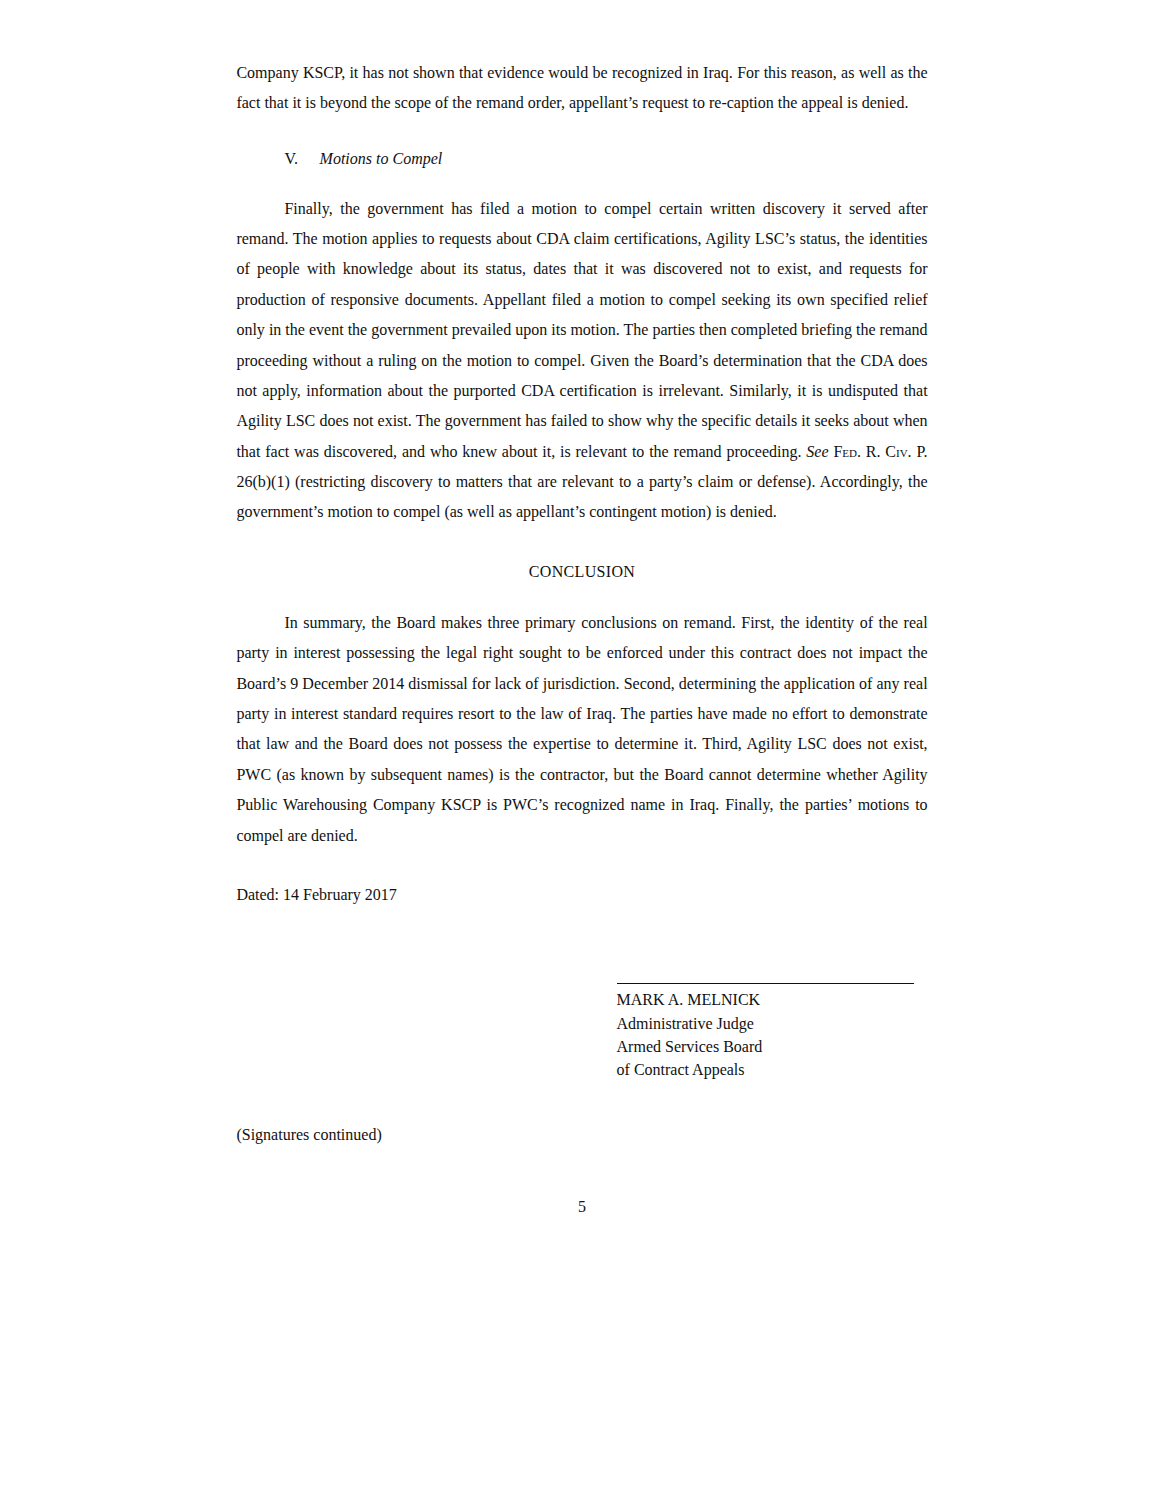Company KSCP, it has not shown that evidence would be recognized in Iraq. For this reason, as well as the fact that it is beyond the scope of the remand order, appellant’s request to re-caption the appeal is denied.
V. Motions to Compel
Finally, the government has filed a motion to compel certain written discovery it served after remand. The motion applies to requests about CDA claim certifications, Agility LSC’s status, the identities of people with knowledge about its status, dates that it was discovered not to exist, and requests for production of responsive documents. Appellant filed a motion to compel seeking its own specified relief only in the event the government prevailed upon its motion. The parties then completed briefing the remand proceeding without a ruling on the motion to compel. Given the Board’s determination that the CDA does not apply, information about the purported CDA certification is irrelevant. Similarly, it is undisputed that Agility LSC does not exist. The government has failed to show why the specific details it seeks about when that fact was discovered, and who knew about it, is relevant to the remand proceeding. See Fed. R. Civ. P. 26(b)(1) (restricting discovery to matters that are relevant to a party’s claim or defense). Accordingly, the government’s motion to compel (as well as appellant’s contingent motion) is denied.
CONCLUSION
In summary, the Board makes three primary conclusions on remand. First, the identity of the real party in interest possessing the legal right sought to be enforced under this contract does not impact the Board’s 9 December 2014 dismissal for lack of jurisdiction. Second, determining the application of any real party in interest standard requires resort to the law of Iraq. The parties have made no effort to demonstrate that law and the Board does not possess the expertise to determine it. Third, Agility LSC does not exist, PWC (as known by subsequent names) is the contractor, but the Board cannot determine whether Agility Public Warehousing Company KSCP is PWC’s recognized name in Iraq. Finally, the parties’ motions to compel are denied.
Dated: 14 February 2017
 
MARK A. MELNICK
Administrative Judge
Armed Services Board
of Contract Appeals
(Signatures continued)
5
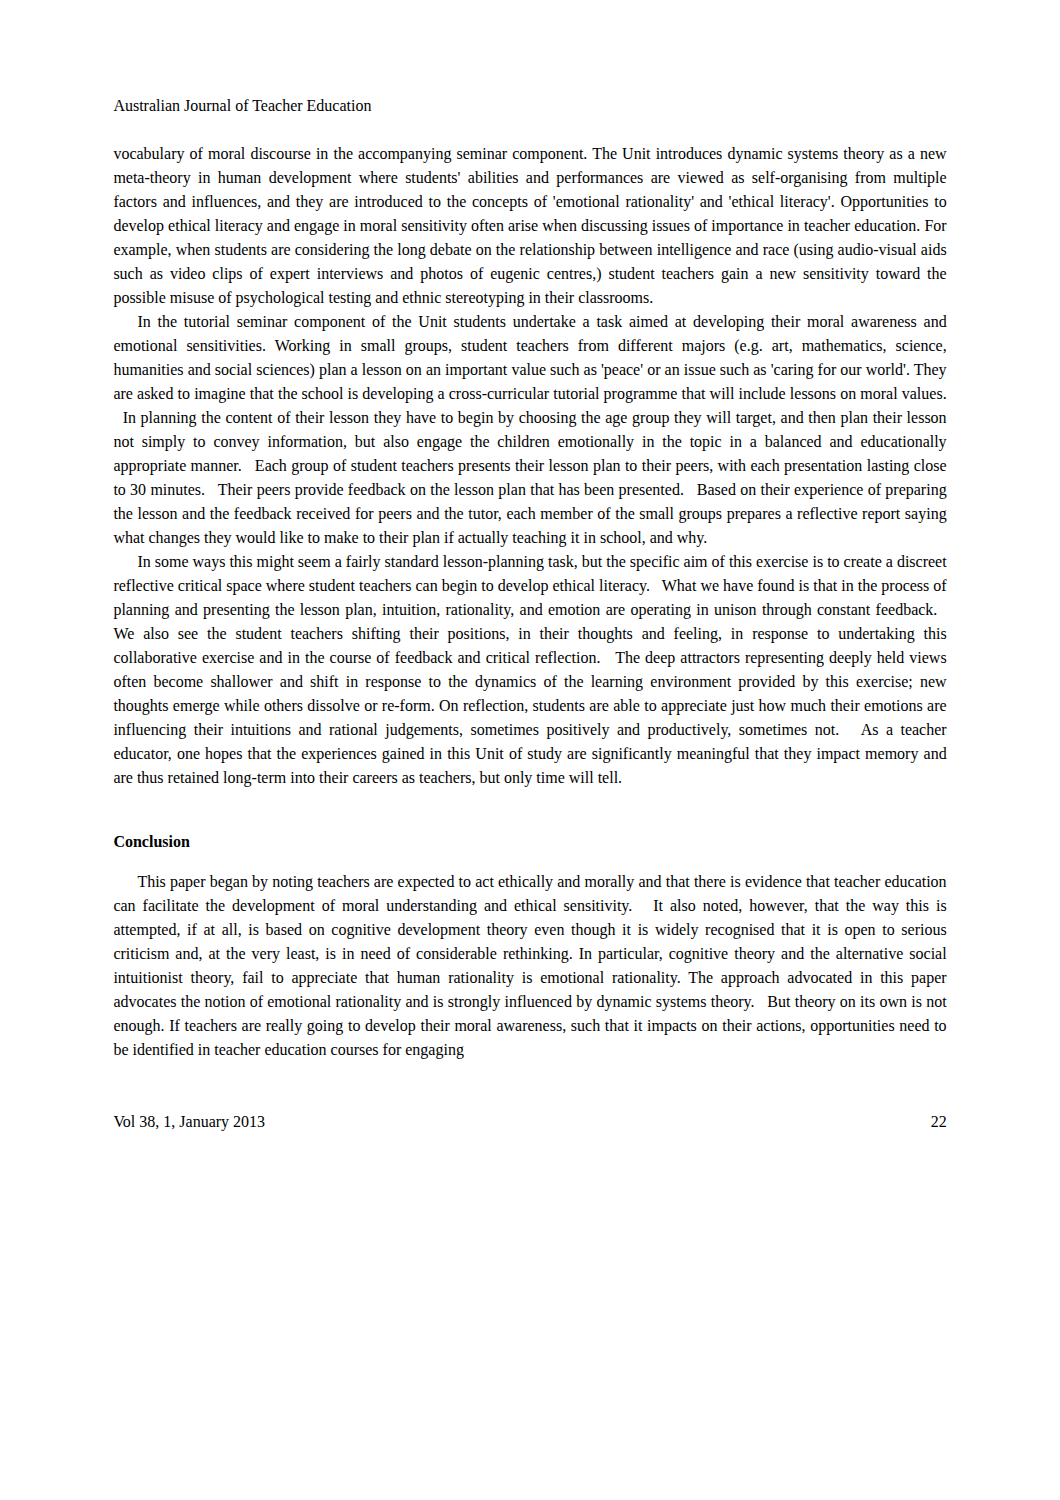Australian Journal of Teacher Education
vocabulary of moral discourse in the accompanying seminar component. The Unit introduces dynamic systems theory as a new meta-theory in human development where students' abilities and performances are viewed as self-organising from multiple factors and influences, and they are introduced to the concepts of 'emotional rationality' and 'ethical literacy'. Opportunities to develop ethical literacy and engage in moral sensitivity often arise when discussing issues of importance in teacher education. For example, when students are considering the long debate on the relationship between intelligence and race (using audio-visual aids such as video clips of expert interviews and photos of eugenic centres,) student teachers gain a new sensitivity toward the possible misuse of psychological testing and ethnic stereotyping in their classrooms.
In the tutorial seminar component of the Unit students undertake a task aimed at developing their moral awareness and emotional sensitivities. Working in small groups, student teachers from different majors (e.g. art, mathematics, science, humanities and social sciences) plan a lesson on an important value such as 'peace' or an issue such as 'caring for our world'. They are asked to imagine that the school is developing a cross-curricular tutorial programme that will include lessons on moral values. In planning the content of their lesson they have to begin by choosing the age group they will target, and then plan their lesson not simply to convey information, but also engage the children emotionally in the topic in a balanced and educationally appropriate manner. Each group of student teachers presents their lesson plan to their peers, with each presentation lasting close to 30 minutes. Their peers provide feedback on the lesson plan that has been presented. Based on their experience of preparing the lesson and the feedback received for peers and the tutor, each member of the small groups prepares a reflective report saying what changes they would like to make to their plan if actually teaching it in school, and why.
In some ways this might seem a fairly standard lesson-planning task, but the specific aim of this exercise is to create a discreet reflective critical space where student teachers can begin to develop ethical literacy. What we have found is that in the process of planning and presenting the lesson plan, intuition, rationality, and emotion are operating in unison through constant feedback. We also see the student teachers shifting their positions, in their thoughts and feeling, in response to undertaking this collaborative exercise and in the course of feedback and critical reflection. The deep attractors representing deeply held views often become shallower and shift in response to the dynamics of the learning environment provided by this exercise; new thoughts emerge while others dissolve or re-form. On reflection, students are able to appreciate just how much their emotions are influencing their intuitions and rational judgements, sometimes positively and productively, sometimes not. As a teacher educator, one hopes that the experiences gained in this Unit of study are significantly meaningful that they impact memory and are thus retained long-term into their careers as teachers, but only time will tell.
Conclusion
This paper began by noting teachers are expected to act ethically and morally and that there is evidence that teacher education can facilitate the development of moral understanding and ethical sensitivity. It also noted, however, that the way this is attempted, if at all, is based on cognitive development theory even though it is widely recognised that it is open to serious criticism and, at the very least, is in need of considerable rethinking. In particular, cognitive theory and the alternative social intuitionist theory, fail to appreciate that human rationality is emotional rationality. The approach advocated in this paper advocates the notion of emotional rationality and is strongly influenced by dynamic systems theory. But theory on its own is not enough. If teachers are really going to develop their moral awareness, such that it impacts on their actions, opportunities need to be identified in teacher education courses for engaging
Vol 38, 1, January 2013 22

##############################

THE TASK: Without the pictures, copy the material exactly as given.

RESULT OF THIS TASK:
Company KSCP, it has not shown that evidence would be recognized in Iraq. For this reason, as well as the fact that it is beyond the scope of the remand order, appellant’s request to re-caption the appeal is denied.
V. Motions to Compel
Finally, the government has filed a motion to compel certain written discovery it served after remand. The motion applies to requests about CDA claim certifications, Agility LSC’s status, the identities of people with knowledge about its status, dates that it was discovered not to exist, and requests for production of responsive documents. Appellant filed a motion to compel seeking its own specified relief only in the event the government prevailed upon its motion. The parties then completed briefing the remand proceeding without a ruling on the motion to compel. Given the Board’s determination that the CDA does not apply, information about the purported CDA certification is irrelevant. Similarly, it is undisputed that Agility LSC does not exist. The government has failed to show why the specific details it seeks about when that fact was discovered, and who knew about it, is relevant to the remand proceeding. See Fed. R. Civ. P. 26(b)(1) (restricting discovery to matters that are relevant to a party’s claim or defense). Accordingly, the government’s motion to compel (as well as appellant’s contingent motion) is denied.
CONCLUSION
In summary, the Board makes three primary conclusions on remand. First, the identity of the real party in interest possessing the legal right sought to be enforced under this contract does not impact the Board’s 9 December 2014 dismissal for lack of jurisdiction. Second, determining the application of any real party in interest standard requires resort to the law of Iraq. The parties have made no effort to demonstrate that law and the Board does not possess the expertise to determine it. Third, Agility LSC does not exist, PWC (as known by subsequent names) is the contractor, but the Board cannot determine whether Agility Public Warehousing Company KSCP is PWC’s recognized name in Iraq. Finally, the parties’ motions to compel are denied.
Dated: 14 February 2017
 
MARK A. MELNICK
Administrative Judge
Armed Services Board
of Contract Appeals
(Signatures continued)
5
Australian Journal of Teacher Education
vocabulary of moral discourse in the accompanying seminar component. The Unit introduces dynamic systems theory as a new meta-theory in human development where students' abilities and performances are viewed as self-organising from multiple factors and influences, and they are introduced to the concepts of 'emotional rationality' and 'ethical literacy'. Opportunities to develop ethical literacy and engage in moral sensitivity often arise when discussing issues of importance in teacher education. For example, when students are considering the long debate on the relationship between intelligence and race (using audio-visual aids such as video clips of expert interviews and photos of eugenic centres,) student teachers gain a new sensitivity toward the possible misuse of psychological testing and ethnic stereotyping in their classrooms.
In the tutorial seminar component of the Unit students undertake a task aimed at developing their moral awareness and emotional sensitivities. Working in small groups, student teachers from different majors (e.g. art, mathematics, science, humanities and social sciences) plan a lesson on an important value such as 'peace' or an issue such as 'caring for our world'. They are asked to imagine that the school is developing a cross-curricular tutorial programme that will include lessons on moral values. In planning the content of their lesson they have to begin by choosing the age group they will target, and then plan their lesson not simply to convey information, but also engage the children emotionally in the topic in a balanced and educationally appropriate manner. Each group of student teachers presents their lesson plan to their peers, with each presentation lasting close to 30 minutes. Their peers provide feedback on the lesson plan that has been presented. Based on their experience of preparing the lesson and the feedback received for peers and the tutor, each member of the small groups prepares a reflective report saying what changes they would like to make to their plan if actually teaching it in school, and why.
In some ways this might seem a fairly standard lesson-planning task, but the specific aim of this exercise is to create a discreet reflective critical space where student teachers can begin to develop ethical literacy. What we have found is that in the process of planning and presenting the lesson plan, intuition, rationality, and emotion are operating in unison through constant feedback. We also see the student teachers shifting their positions, in their thoughts and feeling, in response to undertaking this collaborative exercise and in the course of feedback and critical reflection. The deep attractors representing deeply held views often become shallower and shift in response to the dynamics of the learning environment provided by this exercise; new thoughts emerge while others dissolve or re-form. On reflection, students are able to appreciate just how much their emotions are influencing their intuitions and rational judgements, sometimes positively and productively, sometimes not. As a teacher educator, one hopes that the experiences gained in this Unit of study are significantly meaningful that they impact memory and are thus retained long-term into their careers as teachers, but only time will tell.
Conclusion
This paper began by noting teachers are expected to act ethically and morally and that there is evidence that teacher education can facilitate the development of moral understanding and ethical sensitivity. It also noted, however, that the way this is attempted, if at all, is based on cognitive development theory even though it is widely recognised that it is open to serious criticism and, at the very least, is in need of considerable rethinking. In particular, cognitive theory and the alternative social intuitionist theory, fail to appreciate that human rationality is emotional rationality. The approach advocated in this paper advocates the notion of emotional rationality and is strongly influenced by dynamic systems theory. But theory on its own is not enough. If teachers are really going to develop their moral awareness, such that it impacts on their actions, opportunities need to be identified in teacher education courses for engaging
Vol 38, 1, January 2013 22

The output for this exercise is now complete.